**THE TASK:** Copy every line of text in the material below word for word, keeping the original order, and leave the pictures out.

Collected data:

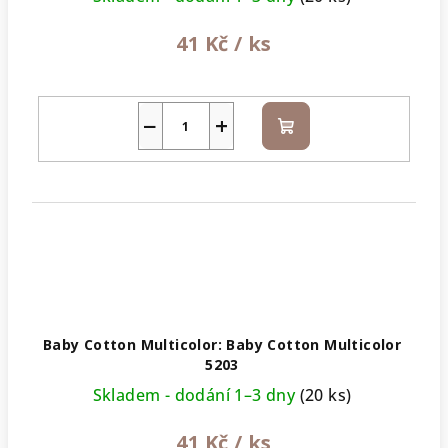
41 Kč
/ ks
−
+
Do
košíku
Baby Cotton Multicolor: Baby Cotton Multicolor
5203
Skladem - dodání 1–3 dny
(20 ks)
41 Kč
/ ks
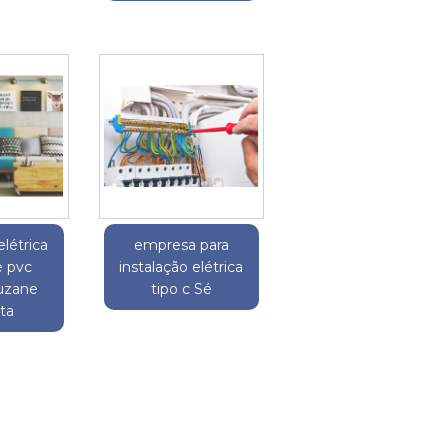
elétrica
empresa para
e pvc
instalação elétrica
uzane
tipo c Sé
ta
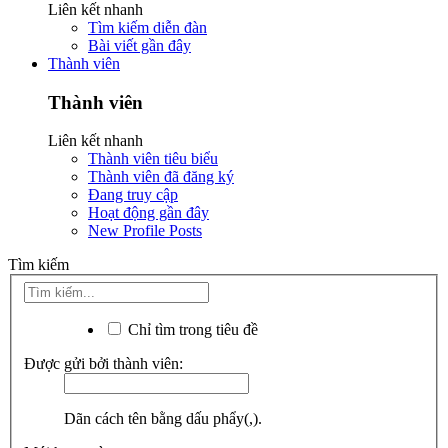
Liên kết nhanh
Tìm kiếm diễn đàn
Bài viết gần đây
Thành viên
Thành viên
Liên kết nhanh
Thành viên tiêu biểu
Thành viên đã đăng ký
Đang truy cập
Hoạt động gần đây
New Profile Posts
Tìm kiếm
Chỉ tìm trong tiêu đề
Được gửi bởi thành viên:
Dãn cách tên bằng dấu phẩy(,).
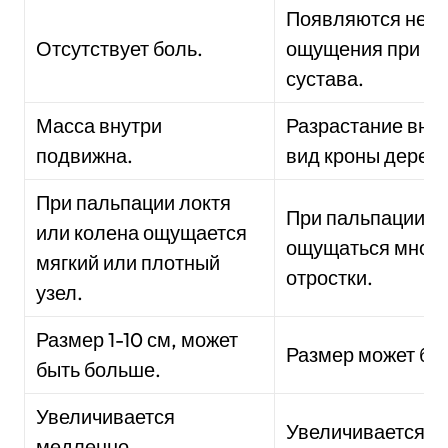
Появляются неп
Отсутствует боль.
ощущения при сг
сустава.
Масса внутри
Разрастание вну
подвижна.
вид кроны дерева
При пальпации локтя
При пальпации м
или колена ощущается
ощущаться множ
мягкий или плотный
отростки.
узел.
Размер 1-10 см, может
Размер может бы
быть больше.
Увеличивается
Увеличивается п
медленно.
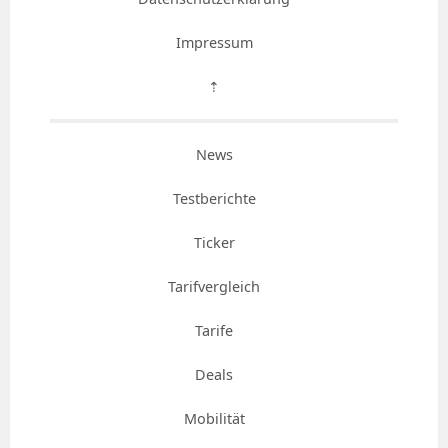
Impressum
⇡
News
Testberichte
Ticker
Tarifvergleich
Tarife
Deals
Mobilität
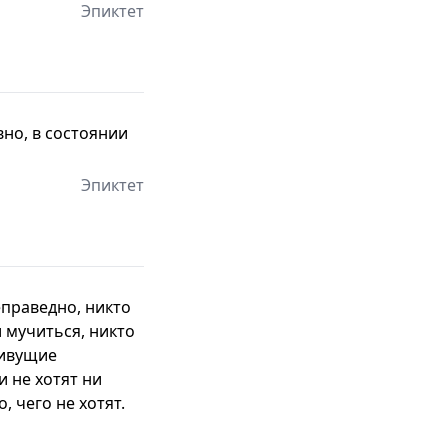
Эпиктет
вно, в состоянии
Эпиктет
еправедно, никто
 мучиться, никто
Живущие
и не хотят ни
, чего не хотят.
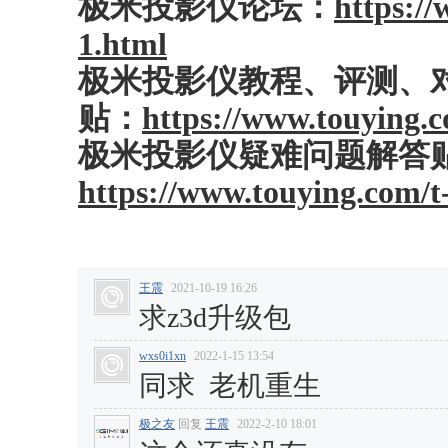
极米投影仪论坛：
https:/
1.html
极米投影仪教程、评测、
贴：
https://www.touying.
极米投影仪疑难问题解答
https://www.touying.com/t
王震
2021-10-19 16:26
求z3d升级包
wxs0i1xn
2022-1-15 13:54
同求 老机重生
极之友
回复
王震
2022-2-10 18:01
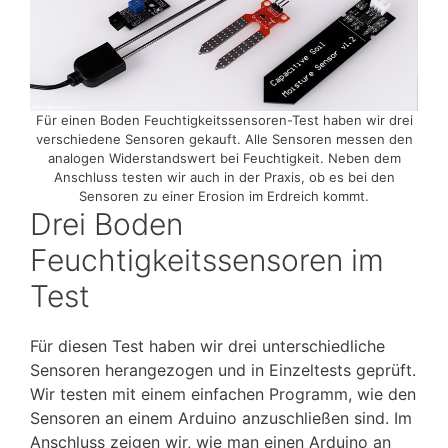
Für einen Boden Feuchtigkeitssensoren-Test haben wir drei
verschiedene Sensoren gekauft. Alle Sensoren messen den
analogen Widerstandswert bei Feuchtigkeit. Neben dem
Anschluss testen wir auch in der Praxis, ob es bei den
Sensoren zu einer Erosion im Erdreich kommt.
Drei Boden
Feuchtigkeitssensoren im
Test
Für diesen Test haben wir drei unterschiedliche
Sensoren herangezogen und in Einzeltests geprüft.
Wir testen mit einem einfachen Programm, wie den
Sensoren an einem Arduino anzuschließen sind. Im
Anschluss zeigen wir, wie man einen Arduino an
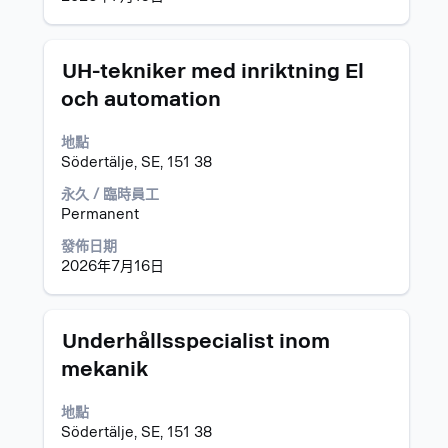
訊
的
完
標
選
UH-tekniker med inriktning El
整
題
取
內
och automation
空
容。
格
地點
列
Södertälje, SE, 151 38
以
檢
永久 / 臨時員工
視
Permanent
工
作
發佈日期
資
2026年7月16日
訊
的
完
標
選
Underhållsspecialist inom
整
題
取
內
mekanik
空
容。
格
地點
列
Södertälje, SE, 151 38
以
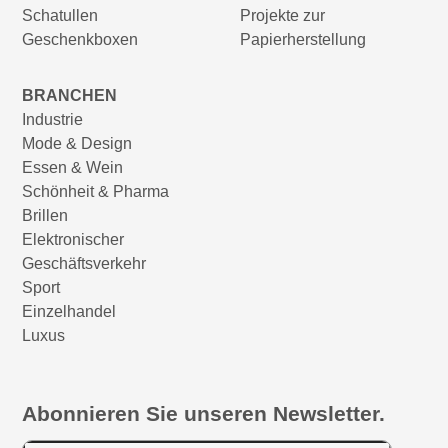
Schatullen
Projekte zur
Geschenkboxen
Papierherstellung
BRANCHEN
Industrie
Mode & Design
Essen & Wein
Schönheit & Pharma
Brillen
Elektronischer
Geschäftsverkehr
Sport
Einzelhandel
Luxus
Abonnieren Sie unseren Newsletter.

**SOLVED PROBLEM:**
41 Kč
/ ks
−
+
Do
košíku
Baby Cotton Multicolor: Baby Cotton Multicolor
5203
Skladem - dodání 1–3 dny
(20 ks)
41 Kč
/ ks
elétrica
empresa para
e pvc
instalação elétrica
uzane
tipo c Sé
ta
Liên kết nhanh
Tìm kiếm diễn đàn
Bài viết gần đây
Thành viên
Thành viên
Liên kết nhanh
Thành viên tiêu biểu
Thành viên đã đăng ký
Đang truy cập
Hoạt động gần đây
New Profile Posts
Tìm kiếm
Chỉ tìm trong tiêu đề
Được gửi bởi thành viên:
Dãn cách tên bằng dấu phẩy(,).
Появляются неп
Отсутствует боль.
ощущения при сг
сустава.
Масса внутри
Разрастание вну
подвижна.
вид кроны дерева
При пальпации локтя
При пальпации м
или колена ощущается
ощущаться множ
мягкий или плотный
отростки.
узел.
Размер 1-10 см, может
Размер может бы
быть больше.
Увеличивается
Увеличивается п
медленно.
Impressum
⇡
News
Testberichte
Ticker
Tarifvergleich
Tarife
Deals
Mobilität
Эпиктет
вно, в состоянии
Эпиктет
еправедно, никто
 мучиться, никто
Живущие
и не хотят ни
, чего не хотят.
极米投影仪论坛：
https:/
1.html
极米投影仪教程、评测、
贴：
https://www.touying.
极米投影仪疑难问题解答
https://www.touying.com/t
王震
2021-10-19 16:26
求z3d升级包
wxs0i1xn
2022-1-15 13:54
同求 老机重生
极之友
回复
王震
2022-2-10 18:01
Für einen Boden Feuchtigkeitssensoren-Test haben wir drei
verschiedene Sensoren gekauft. Alle Sensoren messen den
analogen Widerstandswert bei Feuchtigkeit. Neben dem
Anschluss testen wir auch in der Praxis, ob es bei den
Sensoren zu einer Erosion im Erdreich kommt.
Drei Boden
Feuchtigkeitssensoren im
Test
Für diesen Test haben wir drei unterschiedliche
Sensoren herangezogen und in Einzeltests geprüft.
Wir testen mit einem einfachen Programm, wie den
Sensoren an einem Arduino anzuschließen sind. Im
Anschluss zeigen wir, wie man einen Arduino an
訊
的
完
標
選
UH-tekniker med inriktning El
整
題
取
內
och automation
空
容。
格
地點
列
Södertälje, SE, 151 38
以
檢
永久 / 臨時員工
視
Permanent
工
作
發佈日期
資
2026年7月16日
訊
的
完
標
選
Underhållsspecialist inom
整
題
取
內
mekanik
空
容。
格
地點
列
Södertälje, SE, 151 38
以
Schatullen
Projekte zur
Geschenkboxen
Papierherstellung
BRANCHEN
Industrie
Mode & Design
Essen & Wein
Schönheit & Pharma
Brillen
Elektronischer
Geschäftsverkehr
Sport
Einzelhandel
Luxus
Abonnieren Sie unseren Newsletter.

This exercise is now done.